ACTION ITEM:
As you reproduce every line below, keep it exactly as written and leave out the images.

ENTRIES SHOWN:
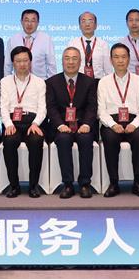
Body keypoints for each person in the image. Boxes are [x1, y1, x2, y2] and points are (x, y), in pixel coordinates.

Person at [97, 43, 139, 197]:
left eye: (123, 57)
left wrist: (134, 124)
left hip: (134, 122)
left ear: (129, 59)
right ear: (110, 60)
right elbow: (101, 110)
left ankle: (137, 183)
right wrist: (113, 125)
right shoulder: (103, 82)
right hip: (111, 122)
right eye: (116, 57)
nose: (120, 60)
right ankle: (114, 183)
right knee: (109, 138)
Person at [45, 47, 98, 199]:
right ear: (62, 61)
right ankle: (68, 184)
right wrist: (60, 125)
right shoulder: (52, 82)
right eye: (67, 58)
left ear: (80, 62)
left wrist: (86, 124)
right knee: (63, 139)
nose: (71, 62)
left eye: (74, 58)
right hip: (61, 125)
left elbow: (92, 106)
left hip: (82, 125)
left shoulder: (89, 82)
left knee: (86, 139)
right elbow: (51, 107)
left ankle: (85, 184)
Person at [0, 46, 47, 198]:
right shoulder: (5, 82)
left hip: (32, 122)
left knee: (36, 141)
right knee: (9, 142)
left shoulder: (39, 82)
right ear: (13, 63)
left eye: (25, 60)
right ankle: (14, 186)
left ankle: (33, 186)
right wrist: (8, 124)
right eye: (18, 61)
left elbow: (42, 108)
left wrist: (36, 123)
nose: (22, 64)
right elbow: (3, 107)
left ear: (30, 62)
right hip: (12, 122)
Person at [6, 9, 56, 79]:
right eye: (26, 20)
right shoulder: (13, 40)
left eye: (33, 21)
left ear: (38, 23)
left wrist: (50, 83)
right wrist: (8, 81)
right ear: (21, 22)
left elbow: (51, 65)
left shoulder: (46, 39)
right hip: (18, 82)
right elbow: (7, 65)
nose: (29, 24)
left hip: (41, 82)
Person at [66, 11, 112, 79]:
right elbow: (68, 67)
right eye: (83, 21)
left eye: (90, 21)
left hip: (98, 82)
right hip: (79, 82)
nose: (87, 24)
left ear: (96, 26)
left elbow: (108, 69)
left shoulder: (103, 44)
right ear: (79, 26)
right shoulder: (72, 44)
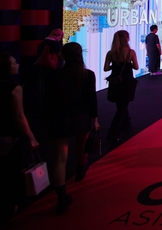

PROBLEM SOLUTION:
Body keypoints for each person in the image. Boxes are [x1, y1, x2, y2] and points are (x, y), in pixel coordinates.

Person at [97, 43, 139, 197]:
left eye: (123, 57)
left wrist: (134, 124)
left hip: (134, 122)
left ear: (129, 59)
right ear: (110, 60)
right elbow: (101, 110)
left ankle: (137, 183)
right wrist: (113, 125)
right shoulder: (103, 82)
right hip: (111, 122)
right eye: (116, 57)
nose: (120, 60)
right ankle: (114, 183)
right knee: (109, 138)
Person at [45, 47, 98, 199]:
right ear: (62, 61)
right ankle: (68, 184)
right wrist: (60, 125)
right shoulder: (52, 82)
right eye: (67, 58)
left ear: (80, 62)
left wrist: (86, 124)
right knee: (63, 139)
nose: (71, 62)
left eye: (74, 58)
right hip: (61, 125)
left elbow: (92, 106)
left hip: (82, 125)
left shoulder: (89, 82)
left knee: (86, 139)
right elbow: (51, 107)
left ankle: (85, 184)
Person at [0, 46, 47, 198]:
right shoulder: (5, 82)
left hip: (32, 122)
left knee: (36, 141)
right knee: (9, 142)
left shoulder: (39, 82)
right ear: (13, 63)
left eye: (25, 60)
right ankle: (14, 186)
left ankle: (33, 186)
right wrist: (8, 124)
right eye: (18, 61)
left elbow: (42, 108)
left wrist: (36, 123)
nose: (22, 64)
right elbow: (3, 107)
left ear: (30, 62)
right hip: (12, 122)
Person at [6, 9, 56, 79]:
right eye: (26, 20)
right shoulder: (13, 40)
left eye: (33, 21)
left ear: (38, 23)
left wrist: (50, 83)
right wrist: (8, 81)
right ear: (21, 22)
left elbow: (51, 65)
left shoulder: (46, 39)
right hip: (18, 82)
right elbow: (7, 65)
nose: (29, 24)
left hip: (41, 82)
Person at [66, 11, 112, 79]:
right elbow: (68, 67)
right eye: (83, 21)
left eye: (90, 21)
left hip: (98, 82)
right hip: (79, 82)
nose: (87, 24)
left ear: (96, 26)
left elbow: (108, 69)
left shoulder: (103, 44)
right ear: (79, 26)
right shoulder: (72, 44)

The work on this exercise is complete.